[Task material]
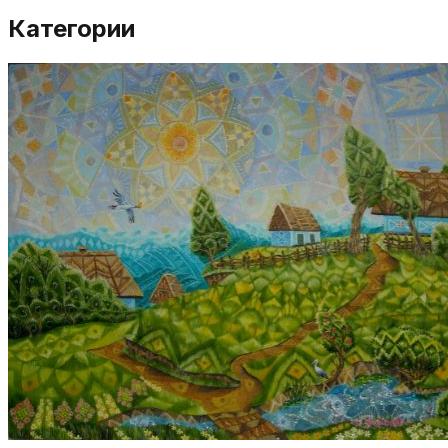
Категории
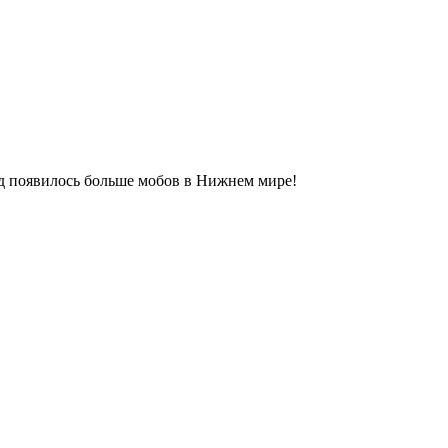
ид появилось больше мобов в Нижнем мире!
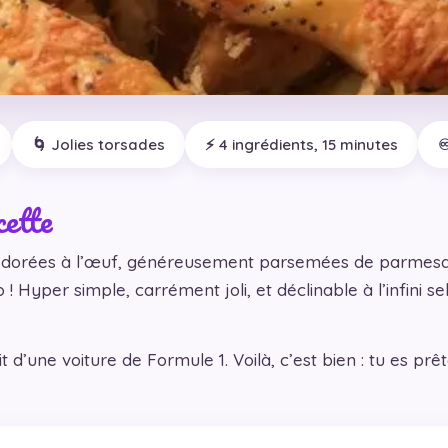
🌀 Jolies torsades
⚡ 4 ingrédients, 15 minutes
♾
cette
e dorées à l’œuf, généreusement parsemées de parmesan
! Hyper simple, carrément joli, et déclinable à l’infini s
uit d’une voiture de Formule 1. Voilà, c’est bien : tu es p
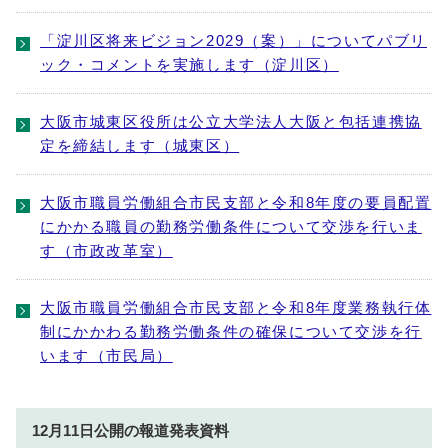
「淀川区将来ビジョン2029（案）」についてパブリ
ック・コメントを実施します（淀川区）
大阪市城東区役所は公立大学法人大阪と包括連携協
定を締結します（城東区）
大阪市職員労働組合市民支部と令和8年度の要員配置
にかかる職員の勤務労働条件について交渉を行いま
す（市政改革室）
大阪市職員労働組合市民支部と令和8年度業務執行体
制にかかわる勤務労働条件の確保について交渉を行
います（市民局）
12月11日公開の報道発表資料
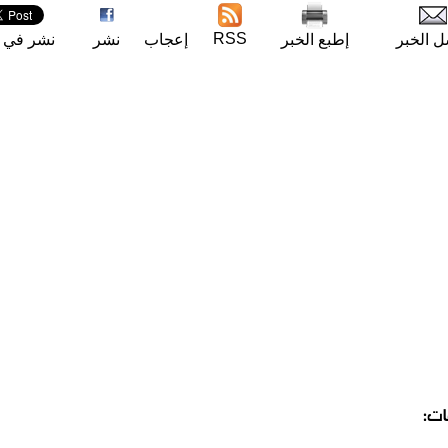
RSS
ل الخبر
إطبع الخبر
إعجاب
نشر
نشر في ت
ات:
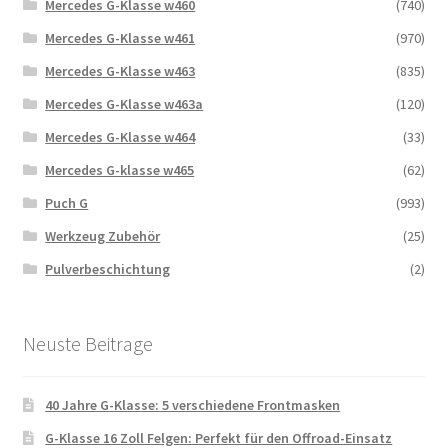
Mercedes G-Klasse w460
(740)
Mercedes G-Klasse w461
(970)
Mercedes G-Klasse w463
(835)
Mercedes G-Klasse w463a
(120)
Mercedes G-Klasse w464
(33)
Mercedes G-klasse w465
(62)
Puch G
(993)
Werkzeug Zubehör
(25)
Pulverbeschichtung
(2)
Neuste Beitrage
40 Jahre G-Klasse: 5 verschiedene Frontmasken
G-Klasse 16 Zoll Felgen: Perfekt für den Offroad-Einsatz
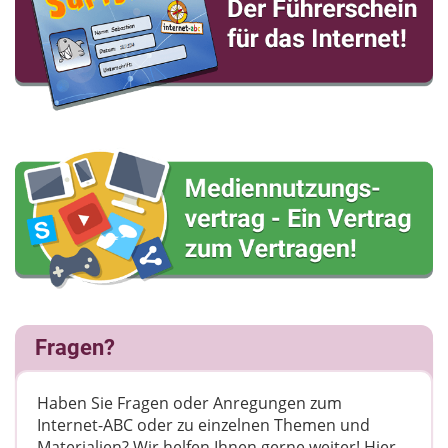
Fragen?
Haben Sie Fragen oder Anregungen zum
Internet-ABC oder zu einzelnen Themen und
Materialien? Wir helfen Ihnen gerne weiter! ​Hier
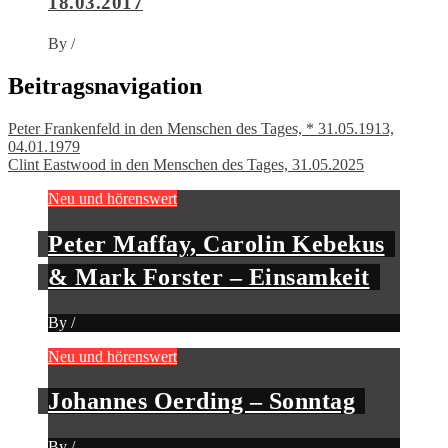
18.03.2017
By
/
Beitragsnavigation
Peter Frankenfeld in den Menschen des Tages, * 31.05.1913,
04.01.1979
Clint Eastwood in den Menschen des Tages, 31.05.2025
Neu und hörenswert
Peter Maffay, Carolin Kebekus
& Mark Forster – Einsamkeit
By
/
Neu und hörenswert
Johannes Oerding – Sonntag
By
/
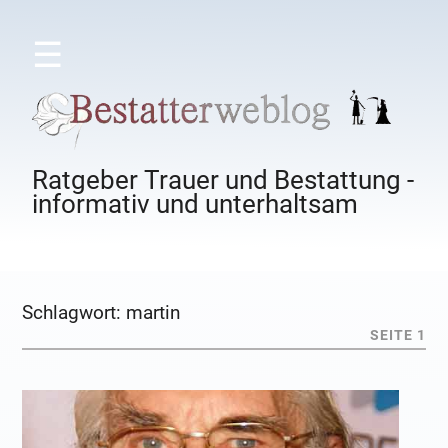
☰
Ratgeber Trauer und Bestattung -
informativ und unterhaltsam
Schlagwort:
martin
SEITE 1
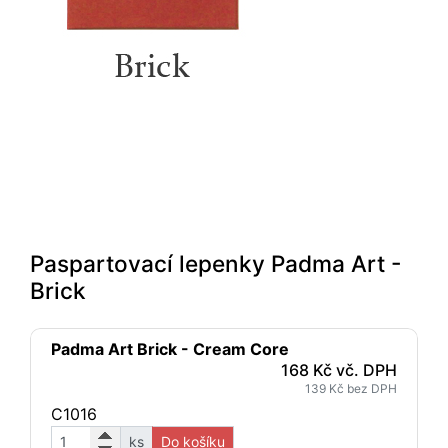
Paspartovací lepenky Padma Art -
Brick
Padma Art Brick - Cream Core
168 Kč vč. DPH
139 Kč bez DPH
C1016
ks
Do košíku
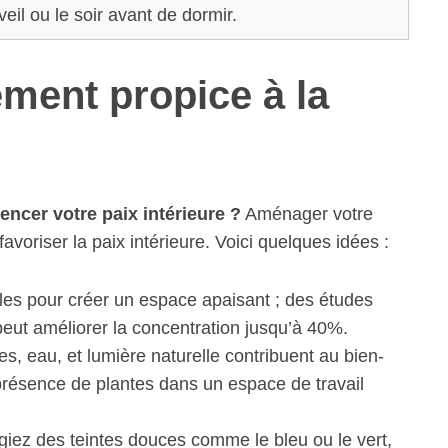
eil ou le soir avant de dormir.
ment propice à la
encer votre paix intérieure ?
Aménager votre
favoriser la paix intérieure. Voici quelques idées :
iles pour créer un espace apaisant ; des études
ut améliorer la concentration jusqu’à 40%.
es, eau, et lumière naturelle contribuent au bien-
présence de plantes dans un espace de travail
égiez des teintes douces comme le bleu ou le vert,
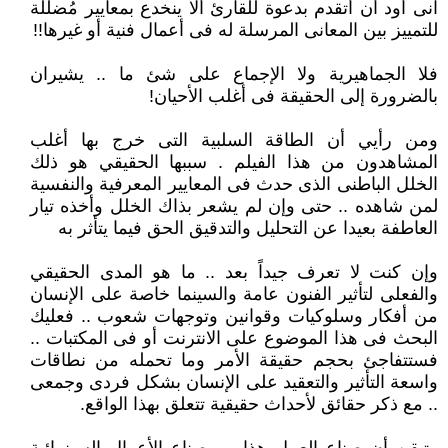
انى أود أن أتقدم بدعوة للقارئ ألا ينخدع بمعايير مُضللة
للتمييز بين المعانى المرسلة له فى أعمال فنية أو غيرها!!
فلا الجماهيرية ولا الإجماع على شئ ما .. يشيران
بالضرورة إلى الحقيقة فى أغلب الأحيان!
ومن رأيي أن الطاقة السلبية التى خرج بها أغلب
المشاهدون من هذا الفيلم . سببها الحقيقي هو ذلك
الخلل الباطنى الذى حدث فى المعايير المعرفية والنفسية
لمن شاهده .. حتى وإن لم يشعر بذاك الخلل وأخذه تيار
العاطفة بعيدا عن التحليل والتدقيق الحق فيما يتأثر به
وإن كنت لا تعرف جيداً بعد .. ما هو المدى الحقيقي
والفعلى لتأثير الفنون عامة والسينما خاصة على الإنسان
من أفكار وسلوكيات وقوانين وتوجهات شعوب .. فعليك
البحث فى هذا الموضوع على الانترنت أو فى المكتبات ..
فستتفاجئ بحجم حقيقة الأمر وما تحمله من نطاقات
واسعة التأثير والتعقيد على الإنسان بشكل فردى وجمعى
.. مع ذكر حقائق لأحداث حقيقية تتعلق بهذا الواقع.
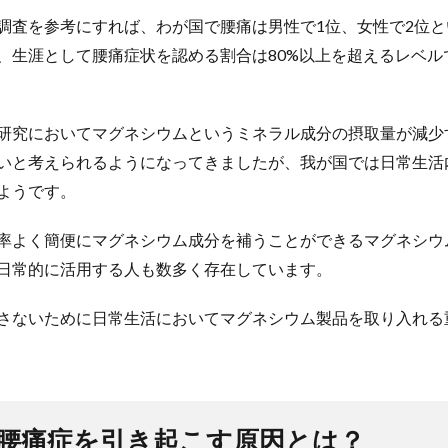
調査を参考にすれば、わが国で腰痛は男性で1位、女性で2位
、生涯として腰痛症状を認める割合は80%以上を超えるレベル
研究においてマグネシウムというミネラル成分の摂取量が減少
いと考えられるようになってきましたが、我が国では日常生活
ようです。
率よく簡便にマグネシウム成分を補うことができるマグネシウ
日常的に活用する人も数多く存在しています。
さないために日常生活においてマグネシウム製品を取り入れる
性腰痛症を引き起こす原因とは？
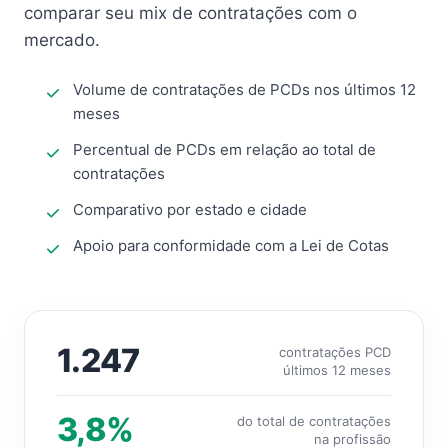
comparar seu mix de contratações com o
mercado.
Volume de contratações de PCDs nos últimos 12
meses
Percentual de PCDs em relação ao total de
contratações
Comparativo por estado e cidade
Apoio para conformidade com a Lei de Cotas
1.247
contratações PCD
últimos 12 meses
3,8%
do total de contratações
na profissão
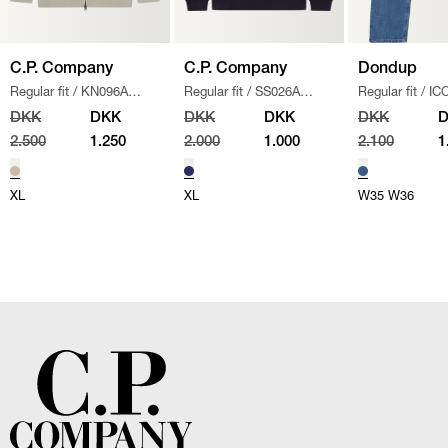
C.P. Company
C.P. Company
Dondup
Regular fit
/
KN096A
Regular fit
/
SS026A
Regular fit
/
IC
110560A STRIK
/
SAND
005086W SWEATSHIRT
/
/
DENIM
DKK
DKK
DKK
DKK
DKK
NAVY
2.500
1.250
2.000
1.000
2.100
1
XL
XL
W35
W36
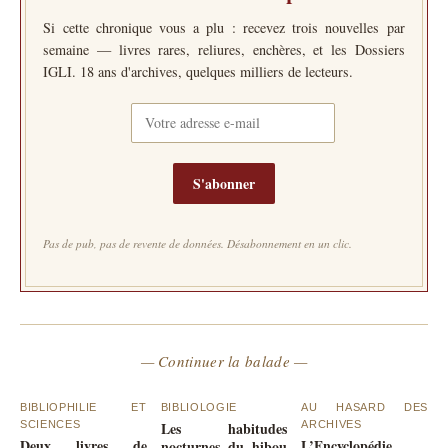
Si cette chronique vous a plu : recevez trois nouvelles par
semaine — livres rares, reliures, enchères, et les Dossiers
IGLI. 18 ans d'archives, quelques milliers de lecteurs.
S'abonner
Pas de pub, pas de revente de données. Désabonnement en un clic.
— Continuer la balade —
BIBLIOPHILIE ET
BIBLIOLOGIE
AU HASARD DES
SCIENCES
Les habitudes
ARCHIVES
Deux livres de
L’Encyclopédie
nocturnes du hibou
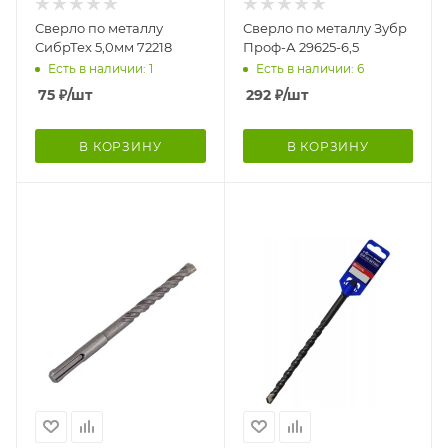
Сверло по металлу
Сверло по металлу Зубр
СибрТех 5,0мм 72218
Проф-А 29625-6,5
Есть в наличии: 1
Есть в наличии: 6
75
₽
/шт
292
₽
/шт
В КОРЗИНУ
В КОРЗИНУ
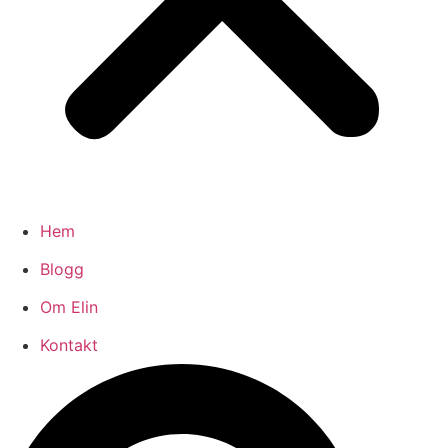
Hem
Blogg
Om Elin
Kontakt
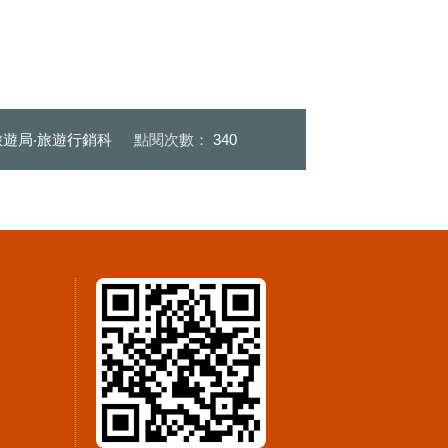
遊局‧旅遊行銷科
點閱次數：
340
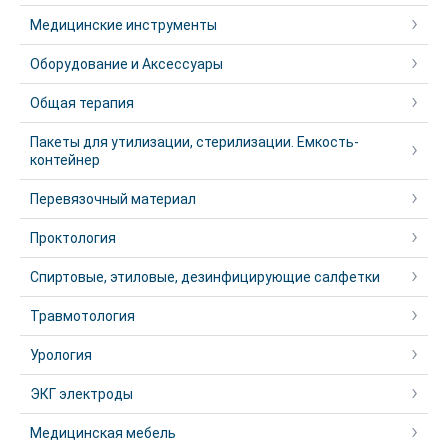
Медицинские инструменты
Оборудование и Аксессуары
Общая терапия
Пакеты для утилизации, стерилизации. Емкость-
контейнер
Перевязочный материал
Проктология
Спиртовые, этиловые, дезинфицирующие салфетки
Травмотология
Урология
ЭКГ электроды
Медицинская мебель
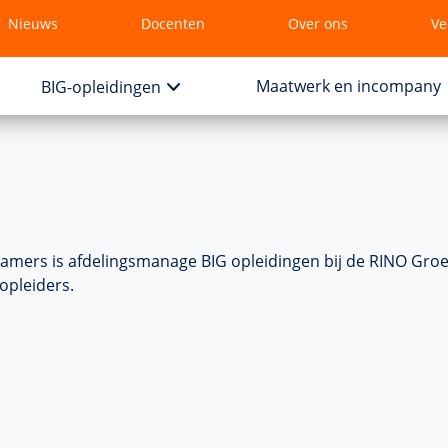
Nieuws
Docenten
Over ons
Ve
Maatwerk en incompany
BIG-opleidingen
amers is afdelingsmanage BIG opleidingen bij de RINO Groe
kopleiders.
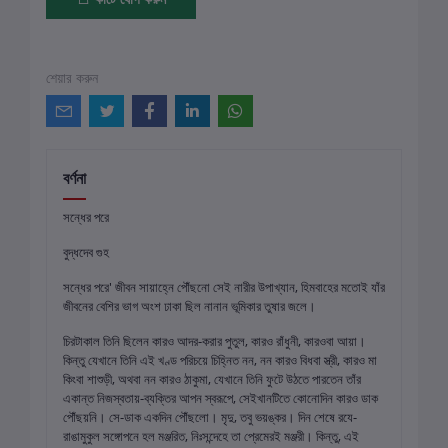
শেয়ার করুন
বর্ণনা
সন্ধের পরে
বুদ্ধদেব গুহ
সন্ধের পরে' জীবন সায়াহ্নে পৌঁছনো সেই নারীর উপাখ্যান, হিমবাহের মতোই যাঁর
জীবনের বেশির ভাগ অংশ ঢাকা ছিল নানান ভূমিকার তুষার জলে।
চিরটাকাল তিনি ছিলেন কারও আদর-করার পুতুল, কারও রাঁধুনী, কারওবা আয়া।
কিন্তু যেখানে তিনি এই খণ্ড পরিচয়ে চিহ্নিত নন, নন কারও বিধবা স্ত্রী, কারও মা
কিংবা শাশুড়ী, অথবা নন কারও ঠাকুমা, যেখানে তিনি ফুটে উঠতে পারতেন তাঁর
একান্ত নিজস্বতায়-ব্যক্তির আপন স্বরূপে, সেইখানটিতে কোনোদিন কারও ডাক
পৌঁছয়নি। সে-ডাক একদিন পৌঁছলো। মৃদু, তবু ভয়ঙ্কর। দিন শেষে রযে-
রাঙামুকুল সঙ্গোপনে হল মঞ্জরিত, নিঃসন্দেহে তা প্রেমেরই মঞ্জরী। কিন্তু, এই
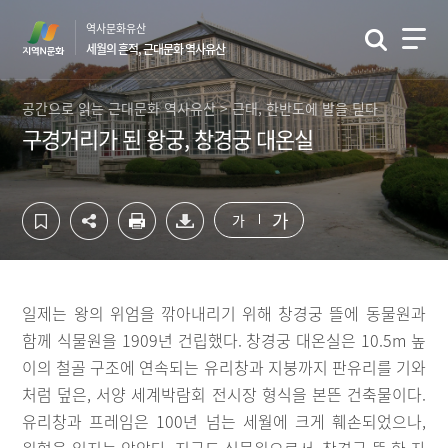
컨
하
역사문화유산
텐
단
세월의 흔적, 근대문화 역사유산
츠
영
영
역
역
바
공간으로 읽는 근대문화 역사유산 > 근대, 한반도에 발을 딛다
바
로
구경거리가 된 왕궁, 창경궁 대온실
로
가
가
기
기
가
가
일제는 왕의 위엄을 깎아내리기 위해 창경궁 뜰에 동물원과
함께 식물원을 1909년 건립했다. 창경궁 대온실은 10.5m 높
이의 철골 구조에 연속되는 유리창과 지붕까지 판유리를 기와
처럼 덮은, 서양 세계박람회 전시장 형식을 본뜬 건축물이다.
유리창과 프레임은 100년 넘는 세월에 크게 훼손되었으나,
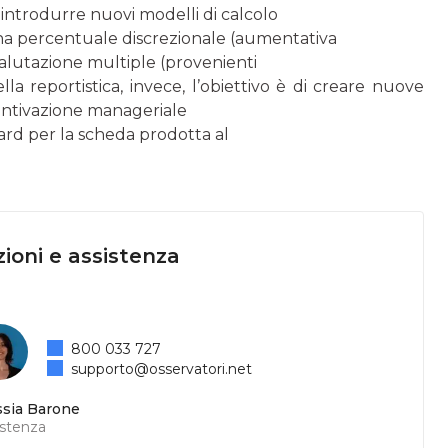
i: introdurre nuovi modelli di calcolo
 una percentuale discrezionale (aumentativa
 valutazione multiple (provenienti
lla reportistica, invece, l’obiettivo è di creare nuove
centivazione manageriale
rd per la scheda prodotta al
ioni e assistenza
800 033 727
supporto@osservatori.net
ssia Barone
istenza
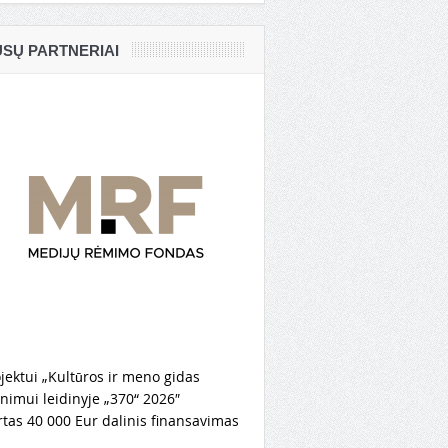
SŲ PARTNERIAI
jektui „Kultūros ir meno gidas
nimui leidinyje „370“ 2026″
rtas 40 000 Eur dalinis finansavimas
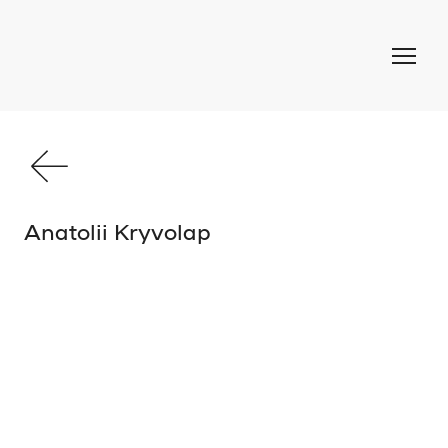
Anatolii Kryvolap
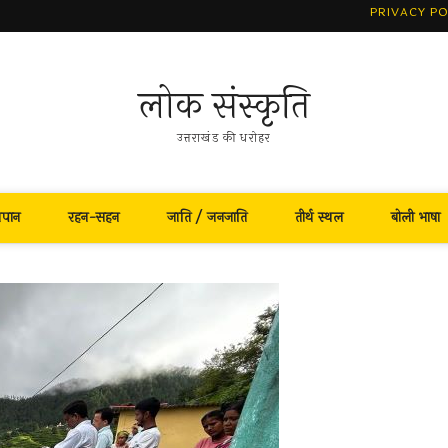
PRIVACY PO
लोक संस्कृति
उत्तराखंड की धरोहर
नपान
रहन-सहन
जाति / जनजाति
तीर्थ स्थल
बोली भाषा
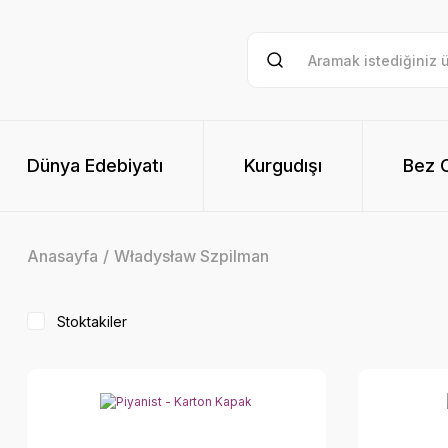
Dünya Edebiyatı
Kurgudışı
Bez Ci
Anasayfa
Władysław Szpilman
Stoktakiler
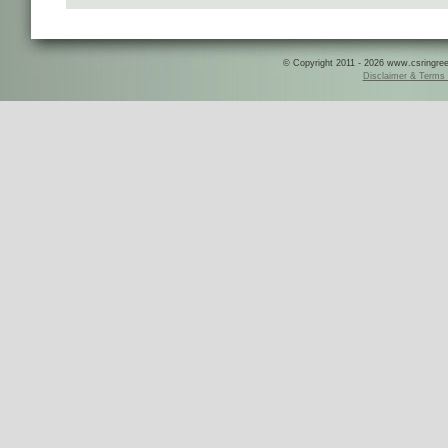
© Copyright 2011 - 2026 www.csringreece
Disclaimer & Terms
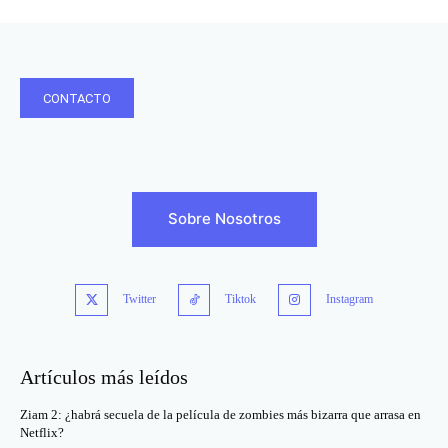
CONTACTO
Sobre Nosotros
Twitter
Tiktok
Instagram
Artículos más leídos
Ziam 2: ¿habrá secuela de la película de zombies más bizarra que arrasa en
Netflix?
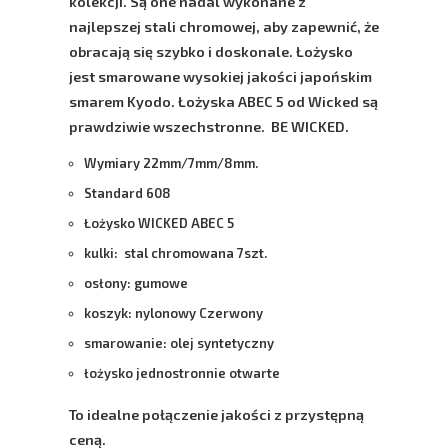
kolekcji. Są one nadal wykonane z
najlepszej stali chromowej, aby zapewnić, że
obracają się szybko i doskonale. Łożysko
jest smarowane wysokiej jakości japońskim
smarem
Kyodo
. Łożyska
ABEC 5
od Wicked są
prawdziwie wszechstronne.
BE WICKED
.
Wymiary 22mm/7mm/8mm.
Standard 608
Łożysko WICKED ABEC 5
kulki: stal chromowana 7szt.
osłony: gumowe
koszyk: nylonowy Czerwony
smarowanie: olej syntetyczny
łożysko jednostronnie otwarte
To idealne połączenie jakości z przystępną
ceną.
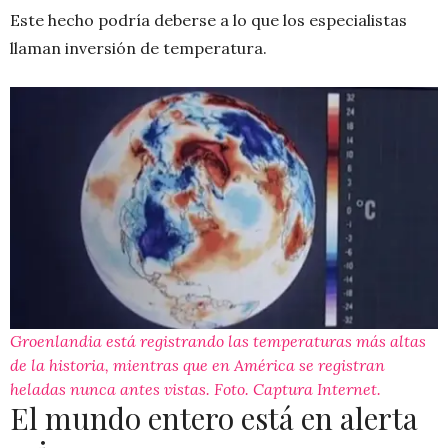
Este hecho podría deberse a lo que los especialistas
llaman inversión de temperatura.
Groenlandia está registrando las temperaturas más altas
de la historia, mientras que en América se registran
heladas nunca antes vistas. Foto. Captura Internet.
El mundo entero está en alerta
[/Task material]
**Written task:** The lines above starting at the one that holds "Padma Art Brick - Cream Core" and ending at the one that holds "favoriser la paix" are to be written out exactly, ends included, and no pictures are to be copied.

**Solution to this problem:**
Padma Art Brick - Cream Core
168 Kč vč. DPH
139 Kč bez DPH
C1016
ks
Do košíku
eil ou le soir avant de dormir.
ment propice à la
encer votre paix intérieure ?
Aménager votre
favoriser la paix intérieure. Voici quelques idées :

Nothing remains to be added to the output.